Differential charge density DCD₂, defined as ρ_DCD2 = ρ_Total – 4^*ρ_isolated + 3^*ρ_Substrate, illustrates the electron redistribution when putting four isolated adsorbed BPPA molecules together forming an adosrbed tetramer on Au(111) surface. Here, ρ_isolated is the total electron density of an adsorbed isolated BPPA molecule. Electron reduction between the two molecules and accumulation above Au₁ manifest the non-bonding nature of the intermolecular wavefunction overlap; while the substrate is effectively an electron acceptor. It is exceptional that the intermolecular hybridization leads to non-bonding. If we revisit the DOS, both the bonding and antibonding states of the intermolecular (N₁ and N₃) electronic hybridization are fully occupied, which thus gives rise to an overall result of non-bonding. The substrate, however, receives extra electrons squeezed from the two LEPs, which further stabilizes the “compressed” tetramer. In addition to the stabilizing effect, the substrate significantly modifies the electron density at the N–N region, which indicates that it is highly necessary to include the substrates in modeling nc-AFM images.

We confirm that the much shortened N₁–N₃ distance in AT is a consequence of strong molecule–substrate covalent bonds, resulting in a closer contact of the two head-to-head molecules. At such a short distance of 3.30 Å, electronic hybridization between the two LEPs of N₁ and N₃ does occur but has nearly no contribution to the stabilization, owing to both occupied bonding and anti-bonding states. As a side effect, electrons are squeezed out because of the two LEPs strongly superposed. The electron density along N₁–N₃ redistributes with, most likely, a trend moving downward to the substrate. It thus becomes an interesting issue that the exact electron density along the N–N line.

• [DATA SECTION]:
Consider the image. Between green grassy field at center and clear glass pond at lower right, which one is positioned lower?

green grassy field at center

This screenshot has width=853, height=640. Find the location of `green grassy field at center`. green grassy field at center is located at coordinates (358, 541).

• [WHAT THE EXERCISE ASKS]: In the passage on the BPPA tetramer on Au(111), which electron density terms make up the definition of ρ_DCD2, and what coefficient does each carry?

• [TASK OUTPUT]:
- ρ_Total, with a coefficient of +1
- ρ_isolated, the total electron density of an adsorbed isolated BPPA molecule, with a coefficient of −4
- ρ_Substrate, with a coefficient of +3